Geef uit de tekst over Sri Lanka woordelijk het stuk dat begint bij de woorden "De burgeroorlog in Sri Lanka mag" en stop na "Evangelie te verkondigen.".

◆ Aangehaalde tekst ◆
+---+
De burgeroorlog in Sri Lanka mag dan voorbij zijn, de nasleep van die oorlog is nog in volle gang. Grote aantallen guerillastrijders van de Tamil Tijgers zitten nog vast in speciale kampen. Christenarts Arul Anketell zoekt hen op. Om hun lichamelijke kwalen te genezen, maar vooral om hen tot Jezus Christus te brengen.
Arul Anketell is de drijvende kracht achter de Zuid-Aziatische afdeling van Healthcare Christian Fellowship International (HCFI), een organisatie van christenmedici die christenen wereldwijd stimuleert om tegelijk met het geven van medische hulp en zorg het Evangelie te verkondigen.
Toen in mei vorig jaar de ruim dertig jaar durende burgeroorlog in Sri Lanka ten einde kwam doordat het Singalese regeringsleger de Tamil Tijgers definitief wist te verslaan, werden de vele duizenden guerrillastrijders van de Tijgers opgesloten in speciale kampen. Anketell schat dat er alleen al in en rond de noordelijke stad Vavunyia zo’n veertien waren. Voor hem en zijn medisch team was het een uitgelezen kans om deze kwetsbare groep gevangenen te benaderen.
Zonder slag of stoot ging dat overigens niet. Anketell zegt dat hij eerst met veel geduld het vertrouwen moest winnen van de Singalese militaire leiding van de kampen, voordat hij de Tamilgevangenen mocht bezoeken. „Het scheelde dat Tamils hindoes zijn; waren het Singalese boeddhisten, dan zou het leger (dat bestaat uit boeddhisten) niet blij zijn geweest met het werk dat we deden.”
Het blijft echter op eieren lopen tijdens de bezoeken aan de gevangenen, waarbij bewakers vaak toekijken en meeluisteren. „We doen in stilte ons werk”, zegt Anketell, „en dat heeft God gezegend, want de deuren van diverse kampen staan nog altijd voor ons open.”
De Tamilarts zegt dat de gevangen Tamil Tijgers „redelijk goed” behandeld worden. In een vrouwenkamp, waar 1800 vrouwelijke ex-guerrillastrijders zitten opgesloten, zwaait een vrouwelijke militair de scepter die hij als „streng maar correct” typeert. „Tijdens Kerst vroeg ze ons of we konden zorgen voor nieuwe jurkjes voor de meisjes. Die hebben we toen aangeschaft.” In een ander kamp waar een groep kindsoldaten zit (leeftijd -18) omschrijft hij de bewaker als een „uitzonderlijk positieve kerel”, die de kinderen behandelt alsof ze zijn eigen kroost zijn.
+---+
◆ Verstrekte gegevens ◆

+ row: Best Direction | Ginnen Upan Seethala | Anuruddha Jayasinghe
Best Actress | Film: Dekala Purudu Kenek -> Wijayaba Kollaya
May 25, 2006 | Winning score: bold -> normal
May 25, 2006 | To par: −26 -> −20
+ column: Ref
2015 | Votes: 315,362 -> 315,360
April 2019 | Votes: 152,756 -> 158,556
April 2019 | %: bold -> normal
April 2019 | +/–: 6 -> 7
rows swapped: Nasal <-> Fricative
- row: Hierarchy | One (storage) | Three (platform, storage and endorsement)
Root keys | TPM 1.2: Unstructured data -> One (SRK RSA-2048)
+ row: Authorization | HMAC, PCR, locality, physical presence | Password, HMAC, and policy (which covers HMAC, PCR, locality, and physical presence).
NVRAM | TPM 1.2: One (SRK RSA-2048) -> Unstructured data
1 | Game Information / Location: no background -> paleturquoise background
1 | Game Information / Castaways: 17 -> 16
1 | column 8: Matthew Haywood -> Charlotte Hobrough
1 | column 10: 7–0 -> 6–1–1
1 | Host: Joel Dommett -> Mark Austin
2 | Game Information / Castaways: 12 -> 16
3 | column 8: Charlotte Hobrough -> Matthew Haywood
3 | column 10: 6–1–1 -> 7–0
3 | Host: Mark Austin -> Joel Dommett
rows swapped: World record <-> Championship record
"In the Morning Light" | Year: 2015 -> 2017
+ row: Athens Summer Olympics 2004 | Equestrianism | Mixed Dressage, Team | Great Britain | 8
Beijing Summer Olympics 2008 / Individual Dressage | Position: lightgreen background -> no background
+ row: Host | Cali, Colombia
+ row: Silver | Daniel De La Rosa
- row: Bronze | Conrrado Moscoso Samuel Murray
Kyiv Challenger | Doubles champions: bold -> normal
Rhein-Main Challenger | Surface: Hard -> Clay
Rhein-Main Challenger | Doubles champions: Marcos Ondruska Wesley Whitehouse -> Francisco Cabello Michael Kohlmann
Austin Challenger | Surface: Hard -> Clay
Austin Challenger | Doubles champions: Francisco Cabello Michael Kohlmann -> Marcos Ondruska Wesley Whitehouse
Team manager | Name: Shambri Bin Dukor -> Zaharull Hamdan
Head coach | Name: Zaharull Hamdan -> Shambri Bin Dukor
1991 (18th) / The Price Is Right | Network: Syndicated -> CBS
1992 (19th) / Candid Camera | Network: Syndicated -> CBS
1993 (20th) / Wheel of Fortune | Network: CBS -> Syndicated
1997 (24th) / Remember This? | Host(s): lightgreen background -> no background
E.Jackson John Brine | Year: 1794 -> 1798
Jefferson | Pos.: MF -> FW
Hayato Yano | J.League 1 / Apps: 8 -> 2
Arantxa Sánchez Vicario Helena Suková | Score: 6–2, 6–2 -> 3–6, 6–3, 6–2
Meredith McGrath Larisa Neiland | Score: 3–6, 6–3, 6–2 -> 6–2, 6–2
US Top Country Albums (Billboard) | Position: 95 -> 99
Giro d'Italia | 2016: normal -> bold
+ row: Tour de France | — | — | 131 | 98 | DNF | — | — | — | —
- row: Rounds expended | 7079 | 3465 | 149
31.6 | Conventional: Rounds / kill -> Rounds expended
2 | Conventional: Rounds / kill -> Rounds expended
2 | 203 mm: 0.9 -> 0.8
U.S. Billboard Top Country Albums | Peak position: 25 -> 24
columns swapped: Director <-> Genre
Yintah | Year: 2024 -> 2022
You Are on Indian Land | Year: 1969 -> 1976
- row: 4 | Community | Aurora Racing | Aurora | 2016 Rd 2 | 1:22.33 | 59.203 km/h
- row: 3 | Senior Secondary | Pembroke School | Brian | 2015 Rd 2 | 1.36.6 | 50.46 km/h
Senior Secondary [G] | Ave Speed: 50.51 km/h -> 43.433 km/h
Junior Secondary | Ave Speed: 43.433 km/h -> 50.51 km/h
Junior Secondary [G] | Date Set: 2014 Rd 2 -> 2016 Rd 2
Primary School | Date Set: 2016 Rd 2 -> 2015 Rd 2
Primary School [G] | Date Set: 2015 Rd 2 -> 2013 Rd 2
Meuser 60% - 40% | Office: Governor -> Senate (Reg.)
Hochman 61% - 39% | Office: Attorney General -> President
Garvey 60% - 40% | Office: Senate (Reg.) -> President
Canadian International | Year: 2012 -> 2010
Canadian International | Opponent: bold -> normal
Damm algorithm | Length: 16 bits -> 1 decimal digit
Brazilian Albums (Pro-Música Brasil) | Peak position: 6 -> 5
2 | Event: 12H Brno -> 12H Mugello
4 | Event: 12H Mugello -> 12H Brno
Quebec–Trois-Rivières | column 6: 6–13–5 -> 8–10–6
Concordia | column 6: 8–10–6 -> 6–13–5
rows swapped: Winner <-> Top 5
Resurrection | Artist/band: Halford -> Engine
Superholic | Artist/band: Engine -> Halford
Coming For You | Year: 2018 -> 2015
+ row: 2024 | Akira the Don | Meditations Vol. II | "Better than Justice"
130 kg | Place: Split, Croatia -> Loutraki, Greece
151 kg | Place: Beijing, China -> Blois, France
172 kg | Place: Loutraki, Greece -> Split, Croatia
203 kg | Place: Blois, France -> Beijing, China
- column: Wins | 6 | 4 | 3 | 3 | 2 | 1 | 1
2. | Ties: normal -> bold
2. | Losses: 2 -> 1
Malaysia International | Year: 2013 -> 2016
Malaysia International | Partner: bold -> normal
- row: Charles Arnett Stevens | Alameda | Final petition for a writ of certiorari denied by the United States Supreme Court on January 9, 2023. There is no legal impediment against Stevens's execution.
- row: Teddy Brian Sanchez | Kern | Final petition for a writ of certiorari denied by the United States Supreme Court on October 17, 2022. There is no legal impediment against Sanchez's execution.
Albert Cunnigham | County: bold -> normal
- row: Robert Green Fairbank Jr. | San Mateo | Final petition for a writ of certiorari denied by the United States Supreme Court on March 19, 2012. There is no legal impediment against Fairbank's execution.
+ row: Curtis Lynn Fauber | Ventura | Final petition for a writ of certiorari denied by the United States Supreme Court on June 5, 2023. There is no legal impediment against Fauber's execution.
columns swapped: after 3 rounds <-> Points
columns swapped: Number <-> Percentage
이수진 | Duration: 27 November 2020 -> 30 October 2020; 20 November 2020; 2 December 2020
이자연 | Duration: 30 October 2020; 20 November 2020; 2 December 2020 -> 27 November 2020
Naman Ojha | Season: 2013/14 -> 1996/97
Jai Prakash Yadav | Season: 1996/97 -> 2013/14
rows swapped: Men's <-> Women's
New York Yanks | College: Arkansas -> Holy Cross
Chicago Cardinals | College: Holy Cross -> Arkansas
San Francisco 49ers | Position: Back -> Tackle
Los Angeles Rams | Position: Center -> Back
+---+
◆ Uitwerking ◆
De burgeroorlog in Sri Lanka mag dan voorbij zijn, de nasleep van die oorlog is nog in volle gang. Grote aantallen guerillastrijders van de Tamil Tijgers zitten nog vast in speciale kampen. Christenarts Arul Anketell zoekt hen op. Om hun lichamelijke kwalen te genezen, maar vooral om hen tot Jezus Christus te brengen.
Arul Anketell is de drijvende kracht achter de Zuid-Aziatische afdeling van Healthcare Christian Fellowship International (HCFI), een organisatie van christenmedici die christenen wereldwijd stimuleert om tegelijk met het geven van medische hulp en zorg het Evangelie te verkondigen.